By now highly regarded in parliamentary circles, in 1938 Chapman was appointed government nominee to the Senate of the University of New Zealand, the first woman to have this honour. She was respected for her liberal outlook, integrity of mind and ability to express herself clearly and decisively. She had a mild, diplomatic manner.
During the Second World War Chapman represented the YWCA as a member and medical adviser of the Polish Children's Hospitality Committee. She studied Polish, hoping to visit Poland after the war, and also assisted many of the German refugees immigrating to New Zealand. On 16 August 1944 a historic meeting took place in Chapman's sitting room. Representatives of 12 churches and welfare organisations were concerned at the difficulty of giving aid to the millions of war sufferers: the homeless, the starving, and the desperately ill. That evening, the New Zealand Council of Organisations for Relief Service Overseas (CORSO) was born. The United Nations was founded in 1945, and CORSO agreed to combine with its Relief and Rehabilitation Administration (UNRRA) to send a medical team, led by Chapman, to Greece. Here privation, inadequate resources, difficult transport and lack of hospitals made the work gruelling, especially in remote mountain areas. She travelled extensively, instituting blood transfusions and a mobile laboratory, inspecting equipment and supervising a training school in Salonika.
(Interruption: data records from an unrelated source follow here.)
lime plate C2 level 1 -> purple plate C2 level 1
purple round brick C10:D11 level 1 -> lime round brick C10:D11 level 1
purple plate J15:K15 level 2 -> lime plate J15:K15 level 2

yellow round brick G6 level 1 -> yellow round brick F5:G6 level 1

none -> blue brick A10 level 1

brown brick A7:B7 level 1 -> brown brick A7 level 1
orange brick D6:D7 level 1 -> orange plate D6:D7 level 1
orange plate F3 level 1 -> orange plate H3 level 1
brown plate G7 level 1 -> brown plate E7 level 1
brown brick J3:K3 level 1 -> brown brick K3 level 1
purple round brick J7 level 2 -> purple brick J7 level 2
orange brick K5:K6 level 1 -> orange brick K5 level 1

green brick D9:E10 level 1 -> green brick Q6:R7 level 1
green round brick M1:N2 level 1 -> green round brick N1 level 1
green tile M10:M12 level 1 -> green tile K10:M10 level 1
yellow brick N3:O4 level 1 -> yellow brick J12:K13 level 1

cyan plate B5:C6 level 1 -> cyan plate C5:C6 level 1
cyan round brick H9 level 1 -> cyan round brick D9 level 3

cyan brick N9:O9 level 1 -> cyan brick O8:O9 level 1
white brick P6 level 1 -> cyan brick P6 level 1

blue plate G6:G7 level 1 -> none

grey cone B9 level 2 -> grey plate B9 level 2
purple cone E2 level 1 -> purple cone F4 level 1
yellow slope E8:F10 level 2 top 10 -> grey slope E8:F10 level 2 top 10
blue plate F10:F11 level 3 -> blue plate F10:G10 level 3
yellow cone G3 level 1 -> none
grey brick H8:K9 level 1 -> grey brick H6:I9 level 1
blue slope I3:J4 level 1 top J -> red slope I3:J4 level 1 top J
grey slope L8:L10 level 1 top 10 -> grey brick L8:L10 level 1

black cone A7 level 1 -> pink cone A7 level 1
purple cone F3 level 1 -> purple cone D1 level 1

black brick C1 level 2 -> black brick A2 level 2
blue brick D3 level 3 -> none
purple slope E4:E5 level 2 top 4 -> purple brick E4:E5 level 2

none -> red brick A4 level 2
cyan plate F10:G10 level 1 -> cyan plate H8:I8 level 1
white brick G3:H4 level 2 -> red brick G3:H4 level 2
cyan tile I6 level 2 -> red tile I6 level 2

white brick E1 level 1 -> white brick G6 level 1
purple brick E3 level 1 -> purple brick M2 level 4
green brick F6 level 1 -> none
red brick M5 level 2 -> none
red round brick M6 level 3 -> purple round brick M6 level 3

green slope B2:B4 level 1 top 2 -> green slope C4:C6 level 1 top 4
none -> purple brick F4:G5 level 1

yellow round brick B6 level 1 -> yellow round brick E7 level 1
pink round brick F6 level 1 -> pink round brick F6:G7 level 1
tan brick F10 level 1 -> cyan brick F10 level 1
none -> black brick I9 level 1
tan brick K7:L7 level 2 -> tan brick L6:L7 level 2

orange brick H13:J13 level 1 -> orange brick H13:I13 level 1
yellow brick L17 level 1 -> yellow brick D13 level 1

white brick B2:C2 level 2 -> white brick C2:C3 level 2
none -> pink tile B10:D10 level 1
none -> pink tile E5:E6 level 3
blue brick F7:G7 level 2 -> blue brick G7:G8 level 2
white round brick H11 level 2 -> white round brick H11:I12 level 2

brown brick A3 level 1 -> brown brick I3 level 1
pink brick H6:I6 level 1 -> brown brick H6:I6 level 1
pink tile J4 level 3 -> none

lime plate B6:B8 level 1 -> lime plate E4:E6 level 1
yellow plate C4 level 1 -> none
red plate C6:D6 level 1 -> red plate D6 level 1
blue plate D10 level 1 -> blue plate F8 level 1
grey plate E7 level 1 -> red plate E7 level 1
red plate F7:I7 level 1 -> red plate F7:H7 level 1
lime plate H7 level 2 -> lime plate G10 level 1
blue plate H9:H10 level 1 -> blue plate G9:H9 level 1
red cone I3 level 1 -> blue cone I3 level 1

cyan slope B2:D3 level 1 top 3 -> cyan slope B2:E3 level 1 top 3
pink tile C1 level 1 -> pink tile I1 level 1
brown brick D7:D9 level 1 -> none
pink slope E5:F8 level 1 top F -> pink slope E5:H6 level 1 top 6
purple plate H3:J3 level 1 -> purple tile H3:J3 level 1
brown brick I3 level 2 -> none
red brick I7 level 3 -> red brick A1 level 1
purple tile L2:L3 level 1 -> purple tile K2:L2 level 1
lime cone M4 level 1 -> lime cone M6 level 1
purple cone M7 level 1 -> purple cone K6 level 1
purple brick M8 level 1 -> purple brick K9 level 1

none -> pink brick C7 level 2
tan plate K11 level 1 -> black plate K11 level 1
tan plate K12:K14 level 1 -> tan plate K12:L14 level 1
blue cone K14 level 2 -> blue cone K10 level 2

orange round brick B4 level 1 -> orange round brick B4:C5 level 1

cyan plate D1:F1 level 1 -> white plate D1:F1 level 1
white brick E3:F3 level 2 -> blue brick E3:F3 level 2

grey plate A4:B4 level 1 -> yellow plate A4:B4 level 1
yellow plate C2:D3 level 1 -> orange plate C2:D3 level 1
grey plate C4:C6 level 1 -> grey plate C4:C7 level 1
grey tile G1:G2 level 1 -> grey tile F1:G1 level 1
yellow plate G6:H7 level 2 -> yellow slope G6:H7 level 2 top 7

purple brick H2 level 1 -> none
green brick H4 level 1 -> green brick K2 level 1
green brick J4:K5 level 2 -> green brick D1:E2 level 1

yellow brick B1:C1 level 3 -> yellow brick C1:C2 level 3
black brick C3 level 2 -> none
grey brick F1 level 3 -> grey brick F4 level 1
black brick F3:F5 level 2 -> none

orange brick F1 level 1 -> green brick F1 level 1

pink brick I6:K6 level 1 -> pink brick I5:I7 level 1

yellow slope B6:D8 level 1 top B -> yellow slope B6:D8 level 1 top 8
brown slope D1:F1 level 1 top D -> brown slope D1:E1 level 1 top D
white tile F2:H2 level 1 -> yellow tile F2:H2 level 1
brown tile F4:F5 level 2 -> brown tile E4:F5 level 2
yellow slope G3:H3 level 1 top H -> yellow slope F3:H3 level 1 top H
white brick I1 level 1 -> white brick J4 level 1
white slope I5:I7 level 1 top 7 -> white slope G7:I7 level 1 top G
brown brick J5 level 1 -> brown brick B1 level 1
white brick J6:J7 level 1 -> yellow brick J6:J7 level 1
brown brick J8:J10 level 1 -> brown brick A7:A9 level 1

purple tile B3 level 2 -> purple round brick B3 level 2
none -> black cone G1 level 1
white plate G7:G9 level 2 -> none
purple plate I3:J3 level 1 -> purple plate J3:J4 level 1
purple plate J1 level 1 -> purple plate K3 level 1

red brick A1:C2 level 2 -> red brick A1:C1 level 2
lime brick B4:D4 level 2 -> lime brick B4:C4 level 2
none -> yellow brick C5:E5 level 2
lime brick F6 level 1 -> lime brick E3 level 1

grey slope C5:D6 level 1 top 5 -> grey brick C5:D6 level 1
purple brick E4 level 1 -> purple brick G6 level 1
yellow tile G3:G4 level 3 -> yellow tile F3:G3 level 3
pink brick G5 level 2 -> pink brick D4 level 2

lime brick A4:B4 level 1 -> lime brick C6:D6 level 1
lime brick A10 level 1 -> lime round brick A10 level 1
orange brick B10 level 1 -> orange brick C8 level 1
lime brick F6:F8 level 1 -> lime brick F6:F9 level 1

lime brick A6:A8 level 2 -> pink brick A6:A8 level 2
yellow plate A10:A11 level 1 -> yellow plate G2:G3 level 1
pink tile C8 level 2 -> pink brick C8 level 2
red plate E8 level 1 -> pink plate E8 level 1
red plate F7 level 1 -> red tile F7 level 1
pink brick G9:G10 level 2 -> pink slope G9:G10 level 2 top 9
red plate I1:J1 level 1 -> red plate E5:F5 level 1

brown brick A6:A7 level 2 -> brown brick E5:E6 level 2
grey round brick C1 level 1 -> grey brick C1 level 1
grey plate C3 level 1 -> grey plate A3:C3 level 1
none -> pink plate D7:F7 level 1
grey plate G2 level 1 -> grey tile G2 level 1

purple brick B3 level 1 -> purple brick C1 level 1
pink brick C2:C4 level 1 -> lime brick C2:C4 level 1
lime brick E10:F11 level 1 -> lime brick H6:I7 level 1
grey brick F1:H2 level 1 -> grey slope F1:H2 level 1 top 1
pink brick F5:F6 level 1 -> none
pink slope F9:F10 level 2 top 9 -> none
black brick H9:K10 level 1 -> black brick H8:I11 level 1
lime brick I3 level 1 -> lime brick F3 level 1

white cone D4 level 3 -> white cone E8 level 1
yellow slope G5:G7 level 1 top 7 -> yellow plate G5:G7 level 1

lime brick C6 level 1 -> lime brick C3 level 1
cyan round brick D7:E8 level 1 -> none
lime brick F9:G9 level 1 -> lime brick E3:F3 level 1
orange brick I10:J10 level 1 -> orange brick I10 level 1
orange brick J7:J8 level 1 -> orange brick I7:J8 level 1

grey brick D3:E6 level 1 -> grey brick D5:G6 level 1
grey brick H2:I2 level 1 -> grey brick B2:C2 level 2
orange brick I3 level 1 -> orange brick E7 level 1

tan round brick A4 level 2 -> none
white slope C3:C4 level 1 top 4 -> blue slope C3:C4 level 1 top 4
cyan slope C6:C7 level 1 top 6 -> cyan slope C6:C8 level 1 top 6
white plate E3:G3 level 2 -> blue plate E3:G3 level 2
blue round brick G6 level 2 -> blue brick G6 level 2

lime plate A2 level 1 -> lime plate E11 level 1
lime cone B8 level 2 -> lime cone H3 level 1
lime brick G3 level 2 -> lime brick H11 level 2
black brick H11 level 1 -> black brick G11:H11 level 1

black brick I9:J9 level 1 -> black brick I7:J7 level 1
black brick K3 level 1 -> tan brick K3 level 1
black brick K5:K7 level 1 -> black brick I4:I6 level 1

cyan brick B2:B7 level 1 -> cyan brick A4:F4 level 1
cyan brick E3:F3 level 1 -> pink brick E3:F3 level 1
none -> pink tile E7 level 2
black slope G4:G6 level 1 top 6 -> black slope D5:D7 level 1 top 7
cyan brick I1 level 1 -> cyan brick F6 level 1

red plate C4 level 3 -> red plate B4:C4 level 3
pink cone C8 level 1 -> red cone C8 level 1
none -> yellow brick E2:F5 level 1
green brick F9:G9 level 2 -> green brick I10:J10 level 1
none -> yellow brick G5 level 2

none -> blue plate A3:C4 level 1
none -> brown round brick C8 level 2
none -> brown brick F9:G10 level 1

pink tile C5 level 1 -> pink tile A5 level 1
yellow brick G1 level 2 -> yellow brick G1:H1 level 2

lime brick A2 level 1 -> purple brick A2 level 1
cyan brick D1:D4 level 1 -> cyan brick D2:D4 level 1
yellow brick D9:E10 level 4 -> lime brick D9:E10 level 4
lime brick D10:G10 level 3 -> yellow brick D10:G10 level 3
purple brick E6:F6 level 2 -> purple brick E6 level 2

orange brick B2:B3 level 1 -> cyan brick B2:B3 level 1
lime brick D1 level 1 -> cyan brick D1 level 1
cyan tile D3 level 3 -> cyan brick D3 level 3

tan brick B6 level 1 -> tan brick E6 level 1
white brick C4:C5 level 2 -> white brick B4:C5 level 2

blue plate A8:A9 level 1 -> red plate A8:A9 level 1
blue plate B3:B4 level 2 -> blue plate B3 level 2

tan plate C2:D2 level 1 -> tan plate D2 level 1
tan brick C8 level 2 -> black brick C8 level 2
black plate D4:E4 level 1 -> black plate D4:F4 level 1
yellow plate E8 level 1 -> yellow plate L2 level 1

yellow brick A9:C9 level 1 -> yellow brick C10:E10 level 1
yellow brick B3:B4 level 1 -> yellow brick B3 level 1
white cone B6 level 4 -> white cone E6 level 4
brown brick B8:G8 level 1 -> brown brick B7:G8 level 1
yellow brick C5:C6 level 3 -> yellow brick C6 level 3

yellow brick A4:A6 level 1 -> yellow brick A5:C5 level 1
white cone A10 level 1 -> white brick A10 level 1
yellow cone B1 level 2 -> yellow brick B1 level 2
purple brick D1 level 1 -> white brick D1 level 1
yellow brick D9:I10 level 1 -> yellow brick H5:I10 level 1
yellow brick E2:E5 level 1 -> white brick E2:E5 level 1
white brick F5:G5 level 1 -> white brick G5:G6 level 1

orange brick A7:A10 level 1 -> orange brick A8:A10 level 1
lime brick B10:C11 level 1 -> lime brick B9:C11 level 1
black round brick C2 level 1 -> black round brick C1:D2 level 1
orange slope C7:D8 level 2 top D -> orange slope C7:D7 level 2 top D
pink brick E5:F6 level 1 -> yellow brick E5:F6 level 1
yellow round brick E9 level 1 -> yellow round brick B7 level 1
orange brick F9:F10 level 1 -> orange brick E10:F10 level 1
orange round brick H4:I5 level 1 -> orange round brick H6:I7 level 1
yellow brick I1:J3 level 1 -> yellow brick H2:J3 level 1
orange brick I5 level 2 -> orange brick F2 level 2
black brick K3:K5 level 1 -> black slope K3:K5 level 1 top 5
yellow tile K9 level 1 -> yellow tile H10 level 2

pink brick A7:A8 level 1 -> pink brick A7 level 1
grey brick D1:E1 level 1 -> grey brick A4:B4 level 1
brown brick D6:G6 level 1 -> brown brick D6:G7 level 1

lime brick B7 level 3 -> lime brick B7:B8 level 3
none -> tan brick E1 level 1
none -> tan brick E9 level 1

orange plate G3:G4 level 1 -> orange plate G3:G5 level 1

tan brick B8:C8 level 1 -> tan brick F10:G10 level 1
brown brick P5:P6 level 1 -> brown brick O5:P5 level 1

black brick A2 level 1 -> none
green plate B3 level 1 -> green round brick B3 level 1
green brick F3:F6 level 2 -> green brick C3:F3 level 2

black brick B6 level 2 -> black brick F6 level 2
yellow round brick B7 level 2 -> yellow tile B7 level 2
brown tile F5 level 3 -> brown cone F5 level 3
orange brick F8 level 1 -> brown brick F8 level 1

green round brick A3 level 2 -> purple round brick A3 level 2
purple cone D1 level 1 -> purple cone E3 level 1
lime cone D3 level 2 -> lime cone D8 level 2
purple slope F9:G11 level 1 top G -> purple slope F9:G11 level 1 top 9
When UNRRA decided to leave Greece in 1946, the CORSO team, left without funding, recommended repatriation. Chapman, now unable to visit Poland as intended, spent the rest of her days in England.
She worked for some years in Dulwich hospital, first as anaesthetist and then as obstetrical officer. During this time she became interested in the newly formed College of General Practitioners, whose object was to raise the status and standards of the family doctor. She became the honorary assistant secretary and later the registrar. At first medical supervisor for a home for the elderly at Bexhill-on-Sea, she later retired there herself. She never married.
In spite of her high public profile and ability to direct, inspire, and lead, Sylvia Chapman was a quiet, almost shy person. She had a capacity for deep friendships, and maintained her strong spiritual faith, a public conscience, compassion and a determination to alleviate pain and suffering. She died at Bexhill-on-Sea on 1 September 1995 at the age of 98.